Political parties adopt colour as part of their identity. In many countries red is associated with left wing politics and blue with right wing politics. In 2004 orange took on a more chilling significance. Terrorists in Iraq have dressed their victims in orange as a political statement against the Iraqis being held in Guantanamo Bay who are also dressed in orange. A red cross is both the Swiss and English flag. It is the symbol of the International Red Cross. In Islamic countries it still might provoke associations with the Crusader Invasions.
Environmental factors effecting colour
Taxis and trains often use a combination of black and orange for lettering and background colours.

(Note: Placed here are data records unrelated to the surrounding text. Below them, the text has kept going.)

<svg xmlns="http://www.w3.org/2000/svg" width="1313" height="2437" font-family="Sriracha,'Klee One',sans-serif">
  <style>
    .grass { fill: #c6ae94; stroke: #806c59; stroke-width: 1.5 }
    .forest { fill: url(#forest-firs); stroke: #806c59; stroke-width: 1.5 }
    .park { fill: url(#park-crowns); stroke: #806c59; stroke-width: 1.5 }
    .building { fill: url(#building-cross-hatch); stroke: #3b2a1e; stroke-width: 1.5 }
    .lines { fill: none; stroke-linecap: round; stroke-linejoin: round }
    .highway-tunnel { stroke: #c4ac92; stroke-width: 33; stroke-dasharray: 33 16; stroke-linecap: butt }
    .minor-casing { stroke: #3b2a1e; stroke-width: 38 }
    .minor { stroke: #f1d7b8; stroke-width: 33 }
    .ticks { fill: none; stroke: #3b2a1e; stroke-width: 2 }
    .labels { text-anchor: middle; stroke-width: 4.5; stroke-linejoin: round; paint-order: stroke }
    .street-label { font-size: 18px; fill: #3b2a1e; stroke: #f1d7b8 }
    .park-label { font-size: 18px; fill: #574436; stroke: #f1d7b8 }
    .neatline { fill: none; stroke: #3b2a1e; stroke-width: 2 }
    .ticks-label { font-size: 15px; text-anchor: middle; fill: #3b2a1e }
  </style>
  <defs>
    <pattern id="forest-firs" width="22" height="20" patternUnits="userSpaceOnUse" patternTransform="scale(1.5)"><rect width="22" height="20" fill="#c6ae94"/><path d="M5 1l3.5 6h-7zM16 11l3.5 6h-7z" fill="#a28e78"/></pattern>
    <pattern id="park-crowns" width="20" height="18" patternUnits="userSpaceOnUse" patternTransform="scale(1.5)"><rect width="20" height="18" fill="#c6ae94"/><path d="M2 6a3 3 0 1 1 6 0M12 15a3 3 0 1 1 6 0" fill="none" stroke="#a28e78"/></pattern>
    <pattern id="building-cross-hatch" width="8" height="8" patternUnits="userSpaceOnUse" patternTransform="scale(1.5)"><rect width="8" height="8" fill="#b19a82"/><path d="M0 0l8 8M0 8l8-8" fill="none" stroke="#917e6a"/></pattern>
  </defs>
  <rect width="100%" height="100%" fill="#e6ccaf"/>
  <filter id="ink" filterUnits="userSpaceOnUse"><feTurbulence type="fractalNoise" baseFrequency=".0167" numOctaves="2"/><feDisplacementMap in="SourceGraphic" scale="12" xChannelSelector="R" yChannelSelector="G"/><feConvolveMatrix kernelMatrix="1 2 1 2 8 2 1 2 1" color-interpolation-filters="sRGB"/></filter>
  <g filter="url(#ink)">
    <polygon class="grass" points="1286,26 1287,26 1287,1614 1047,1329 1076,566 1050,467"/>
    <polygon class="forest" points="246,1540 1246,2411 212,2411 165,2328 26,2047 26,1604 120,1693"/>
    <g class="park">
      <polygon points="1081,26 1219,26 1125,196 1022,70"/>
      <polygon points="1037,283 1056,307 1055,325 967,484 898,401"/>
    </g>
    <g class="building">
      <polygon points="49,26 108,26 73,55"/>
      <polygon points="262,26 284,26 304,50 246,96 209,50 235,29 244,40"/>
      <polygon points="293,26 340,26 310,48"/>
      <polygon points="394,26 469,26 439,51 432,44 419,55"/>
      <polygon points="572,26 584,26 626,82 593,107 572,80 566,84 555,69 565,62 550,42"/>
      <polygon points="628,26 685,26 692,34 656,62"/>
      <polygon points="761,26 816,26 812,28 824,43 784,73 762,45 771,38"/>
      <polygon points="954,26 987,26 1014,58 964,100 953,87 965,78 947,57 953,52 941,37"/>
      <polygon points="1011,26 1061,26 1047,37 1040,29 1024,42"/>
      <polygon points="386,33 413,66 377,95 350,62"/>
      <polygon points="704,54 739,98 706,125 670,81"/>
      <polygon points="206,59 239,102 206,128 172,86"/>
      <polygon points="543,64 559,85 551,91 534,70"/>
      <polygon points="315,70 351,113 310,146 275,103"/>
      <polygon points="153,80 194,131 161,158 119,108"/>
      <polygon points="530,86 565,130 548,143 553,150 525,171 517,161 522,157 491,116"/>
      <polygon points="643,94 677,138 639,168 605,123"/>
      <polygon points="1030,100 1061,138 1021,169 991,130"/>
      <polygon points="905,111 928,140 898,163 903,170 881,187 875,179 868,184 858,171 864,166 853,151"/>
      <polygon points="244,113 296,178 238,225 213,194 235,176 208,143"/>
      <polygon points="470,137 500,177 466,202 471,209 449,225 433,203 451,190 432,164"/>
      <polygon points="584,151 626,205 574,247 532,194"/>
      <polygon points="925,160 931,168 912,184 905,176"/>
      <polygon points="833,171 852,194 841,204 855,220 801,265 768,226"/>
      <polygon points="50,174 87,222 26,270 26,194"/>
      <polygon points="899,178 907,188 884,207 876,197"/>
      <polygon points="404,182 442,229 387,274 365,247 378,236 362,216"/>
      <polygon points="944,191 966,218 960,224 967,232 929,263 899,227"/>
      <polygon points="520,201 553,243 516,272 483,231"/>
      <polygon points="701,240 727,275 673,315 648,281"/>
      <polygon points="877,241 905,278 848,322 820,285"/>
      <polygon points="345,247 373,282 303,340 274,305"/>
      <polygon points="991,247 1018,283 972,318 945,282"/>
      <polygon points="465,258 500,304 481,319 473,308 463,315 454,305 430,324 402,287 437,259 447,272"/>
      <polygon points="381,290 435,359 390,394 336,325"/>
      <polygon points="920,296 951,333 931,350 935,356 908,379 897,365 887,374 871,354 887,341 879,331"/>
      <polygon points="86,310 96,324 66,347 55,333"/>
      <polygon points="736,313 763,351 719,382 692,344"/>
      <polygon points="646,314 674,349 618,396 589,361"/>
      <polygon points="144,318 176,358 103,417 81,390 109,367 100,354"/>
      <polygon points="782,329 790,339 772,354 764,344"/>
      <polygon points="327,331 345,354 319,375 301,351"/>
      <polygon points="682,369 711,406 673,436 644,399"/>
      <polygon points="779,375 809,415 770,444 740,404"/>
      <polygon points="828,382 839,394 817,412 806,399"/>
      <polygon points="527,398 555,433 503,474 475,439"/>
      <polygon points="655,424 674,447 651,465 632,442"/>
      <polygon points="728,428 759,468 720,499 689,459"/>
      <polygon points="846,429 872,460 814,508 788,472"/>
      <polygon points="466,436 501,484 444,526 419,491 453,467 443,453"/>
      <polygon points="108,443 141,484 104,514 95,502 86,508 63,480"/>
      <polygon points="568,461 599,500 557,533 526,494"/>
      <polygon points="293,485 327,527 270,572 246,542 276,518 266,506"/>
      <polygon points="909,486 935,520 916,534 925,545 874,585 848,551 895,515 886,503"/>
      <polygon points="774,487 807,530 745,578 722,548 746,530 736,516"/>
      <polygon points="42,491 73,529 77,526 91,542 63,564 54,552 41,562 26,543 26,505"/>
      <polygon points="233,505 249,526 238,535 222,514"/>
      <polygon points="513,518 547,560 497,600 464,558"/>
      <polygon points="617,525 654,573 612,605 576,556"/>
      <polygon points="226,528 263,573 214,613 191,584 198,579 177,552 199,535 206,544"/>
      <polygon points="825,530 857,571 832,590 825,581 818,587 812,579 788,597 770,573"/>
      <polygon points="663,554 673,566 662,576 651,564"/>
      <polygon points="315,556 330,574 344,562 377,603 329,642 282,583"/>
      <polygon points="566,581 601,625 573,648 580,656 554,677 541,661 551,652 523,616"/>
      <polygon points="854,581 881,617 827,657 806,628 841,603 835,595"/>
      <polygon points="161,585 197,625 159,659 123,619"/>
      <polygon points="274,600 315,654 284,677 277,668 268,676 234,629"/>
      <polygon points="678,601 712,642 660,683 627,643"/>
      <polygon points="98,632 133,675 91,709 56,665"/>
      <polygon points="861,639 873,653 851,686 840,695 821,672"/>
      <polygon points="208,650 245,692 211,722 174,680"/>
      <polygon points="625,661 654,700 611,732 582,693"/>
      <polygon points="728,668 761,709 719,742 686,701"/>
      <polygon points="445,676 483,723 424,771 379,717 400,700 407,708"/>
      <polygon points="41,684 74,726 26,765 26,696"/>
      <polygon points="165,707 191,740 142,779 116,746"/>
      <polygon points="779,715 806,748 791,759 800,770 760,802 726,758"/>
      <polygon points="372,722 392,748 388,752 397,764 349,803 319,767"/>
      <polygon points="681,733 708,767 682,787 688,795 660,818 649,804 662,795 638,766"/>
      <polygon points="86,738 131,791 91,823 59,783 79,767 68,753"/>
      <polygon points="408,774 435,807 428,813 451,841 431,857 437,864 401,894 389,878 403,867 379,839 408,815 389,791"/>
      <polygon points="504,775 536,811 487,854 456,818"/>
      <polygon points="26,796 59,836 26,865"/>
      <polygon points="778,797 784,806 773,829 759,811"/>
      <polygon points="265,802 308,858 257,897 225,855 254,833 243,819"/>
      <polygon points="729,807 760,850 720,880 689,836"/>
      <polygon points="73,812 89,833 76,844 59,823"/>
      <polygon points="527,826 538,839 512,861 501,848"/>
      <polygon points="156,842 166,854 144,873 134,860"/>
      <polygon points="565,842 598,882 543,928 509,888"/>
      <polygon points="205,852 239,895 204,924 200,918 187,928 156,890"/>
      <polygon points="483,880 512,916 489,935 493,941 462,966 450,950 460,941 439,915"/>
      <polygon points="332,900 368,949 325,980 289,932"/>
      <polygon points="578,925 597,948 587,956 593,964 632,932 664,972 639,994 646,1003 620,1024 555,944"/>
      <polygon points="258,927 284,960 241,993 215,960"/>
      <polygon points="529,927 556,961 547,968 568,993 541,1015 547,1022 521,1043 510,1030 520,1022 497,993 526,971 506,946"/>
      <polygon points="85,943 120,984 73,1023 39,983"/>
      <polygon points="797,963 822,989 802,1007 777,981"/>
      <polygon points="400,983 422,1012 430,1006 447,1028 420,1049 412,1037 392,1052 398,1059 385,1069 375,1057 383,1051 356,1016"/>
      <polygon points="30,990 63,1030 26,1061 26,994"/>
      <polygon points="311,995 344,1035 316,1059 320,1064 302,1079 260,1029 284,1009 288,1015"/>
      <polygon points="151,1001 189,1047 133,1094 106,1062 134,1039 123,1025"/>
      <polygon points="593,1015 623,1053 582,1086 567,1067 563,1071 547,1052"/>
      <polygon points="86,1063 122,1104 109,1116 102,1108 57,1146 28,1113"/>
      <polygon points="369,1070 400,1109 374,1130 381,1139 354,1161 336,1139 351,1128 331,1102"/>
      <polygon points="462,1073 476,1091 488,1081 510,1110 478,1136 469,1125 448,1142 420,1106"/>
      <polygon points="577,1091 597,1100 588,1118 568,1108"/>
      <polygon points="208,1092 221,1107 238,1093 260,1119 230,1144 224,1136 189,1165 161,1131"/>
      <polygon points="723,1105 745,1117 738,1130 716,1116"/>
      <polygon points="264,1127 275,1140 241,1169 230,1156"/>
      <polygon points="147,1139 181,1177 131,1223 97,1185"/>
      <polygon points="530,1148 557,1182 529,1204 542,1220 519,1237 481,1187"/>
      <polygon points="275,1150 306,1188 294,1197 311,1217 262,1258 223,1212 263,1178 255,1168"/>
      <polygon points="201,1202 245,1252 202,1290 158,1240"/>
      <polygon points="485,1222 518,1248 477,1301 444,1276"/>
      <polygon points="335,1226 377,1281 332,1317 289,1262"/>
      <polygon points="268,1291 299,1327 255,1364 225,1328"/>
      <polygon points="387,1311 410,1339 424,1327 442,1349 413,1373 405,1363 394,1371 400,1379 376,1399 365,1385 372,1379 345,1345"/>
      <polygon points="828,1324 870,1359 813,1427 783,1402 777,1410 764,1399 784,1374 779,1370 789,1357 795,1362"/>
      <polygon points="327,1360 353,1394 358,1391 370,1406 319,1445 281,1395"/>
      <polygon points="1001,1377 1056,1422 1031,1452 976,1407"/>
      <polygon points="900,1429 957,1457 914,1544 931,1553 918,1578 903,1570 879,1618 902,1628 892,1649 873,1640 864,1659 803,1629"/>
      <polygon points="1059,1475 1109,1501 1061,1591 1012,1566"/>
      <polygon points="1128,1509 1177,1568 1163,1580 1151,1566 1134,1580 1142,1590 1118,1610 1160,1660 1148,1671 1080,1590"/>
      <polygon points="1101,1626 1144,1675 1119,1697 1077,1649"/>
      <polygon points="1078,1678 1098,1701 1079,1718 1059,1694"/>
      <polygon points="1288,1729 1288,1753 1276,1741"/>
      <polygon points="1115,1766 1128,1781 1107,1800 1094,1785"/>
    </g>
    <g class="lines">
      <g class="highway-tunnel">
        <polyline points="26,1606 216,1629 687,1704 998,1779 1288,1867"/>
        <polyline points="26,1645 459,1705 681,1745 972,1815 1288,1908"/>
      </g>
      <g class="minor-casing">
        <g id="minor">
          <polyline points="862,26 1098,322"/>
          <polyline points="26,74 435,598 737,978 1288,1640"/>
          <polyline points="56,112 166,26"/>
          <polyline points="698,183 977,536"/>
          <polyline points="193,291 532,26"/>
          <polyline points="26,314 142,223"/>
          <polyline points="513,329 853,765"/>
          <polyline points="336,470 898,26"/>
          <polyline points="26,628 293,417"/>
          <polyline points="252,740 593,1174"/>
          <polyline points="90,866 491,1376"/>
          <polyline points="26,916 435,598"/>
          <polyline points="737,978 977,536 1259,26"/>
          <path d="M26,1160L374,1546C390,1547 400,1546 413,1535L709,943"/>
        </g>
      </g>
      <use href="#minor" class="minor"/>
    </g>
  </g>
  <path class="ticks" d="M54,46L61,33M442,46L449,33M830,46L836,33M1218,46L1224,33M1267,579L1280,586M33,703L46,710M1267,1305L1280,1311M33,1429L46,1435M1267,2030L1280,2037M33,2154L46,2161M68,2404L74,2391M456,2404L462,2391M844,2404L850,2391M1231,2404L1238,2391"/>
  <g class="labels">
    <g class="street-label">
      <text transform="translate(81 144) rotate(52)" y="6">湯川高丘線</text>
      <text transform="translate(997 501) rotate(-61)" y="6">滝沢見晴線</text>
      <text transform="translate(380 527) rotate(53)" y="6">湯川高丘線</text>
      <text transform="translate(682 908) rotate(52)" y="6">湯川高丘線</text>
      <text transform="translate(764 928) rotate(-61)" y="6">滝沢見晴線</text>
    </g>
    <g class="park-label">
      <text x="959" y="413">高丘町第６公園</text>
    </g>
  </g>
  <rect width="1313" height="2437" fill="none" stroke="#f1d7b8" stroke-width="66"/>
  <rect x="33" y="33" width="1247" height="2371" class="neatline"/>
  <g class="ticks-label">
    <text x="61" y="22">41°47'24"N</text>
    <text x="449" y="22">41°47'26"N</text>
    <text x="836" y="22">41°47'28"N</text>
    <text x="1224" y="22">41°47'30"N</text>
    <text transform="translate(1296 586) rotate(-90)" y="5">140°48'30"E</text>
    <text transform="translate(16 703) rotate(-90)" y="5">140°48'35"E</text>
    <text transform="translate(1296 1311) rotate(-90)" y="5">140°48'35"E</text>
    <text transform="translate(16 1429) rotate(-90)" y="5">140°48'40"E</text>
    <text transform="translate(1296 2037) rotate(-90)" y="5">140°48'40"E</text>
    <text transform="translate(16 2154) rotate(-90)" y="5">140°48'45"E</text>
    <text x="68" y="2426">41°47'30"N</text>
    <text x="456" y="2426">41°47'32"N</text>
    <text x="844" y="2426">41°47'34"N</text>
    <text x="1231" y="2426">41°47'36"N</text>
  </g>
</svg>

This is a combination that works well both during the day and at night. Colour will appear to change under natural daylight conditions and as daylight fades colours become more muted. Colour again changes when subjected to electric light conditions.
Specifying colour for screen, visuals and commercial reproduction
No system of colour specification across a range of media is 100% accurate. The way colour looks on screen will be different from the same colour laser printed or lithographically reproduced. The human eye perceives colour differently. To ensure accurate colour matching you will have to be the judge and not rely on others.
There are two main ways of specifying colour in print. Cyan, Magenta, Yellow and Black (CMYK) is a four or full-colour process. K represents black as it keys in the other colours. CMYK is used to reproduce colour photographs where a likeness to reality is required. Percentage tints of cyan, magenta, yellow and black are used in various combinations to achieve a multitude of colours. The Pantone Matching System (PMS) is a system of pre-mixed special colours. Pantone colours can be printed as flat 100% colour or specified in percentage tints of the colour. A dark and light colour combination can be used in varying tints to create photographs as duotones.
Colour and the web
The Hexadecimal system is used to specify colours for the web. Colour is intrinsic to the psychology of communication on the web. Colour can be used to aid navigation. Colour is also used to represent whether links are active or visited. Not all screens will ‘see’ colour the same way and therefore testing across platform and browsers is always advisable.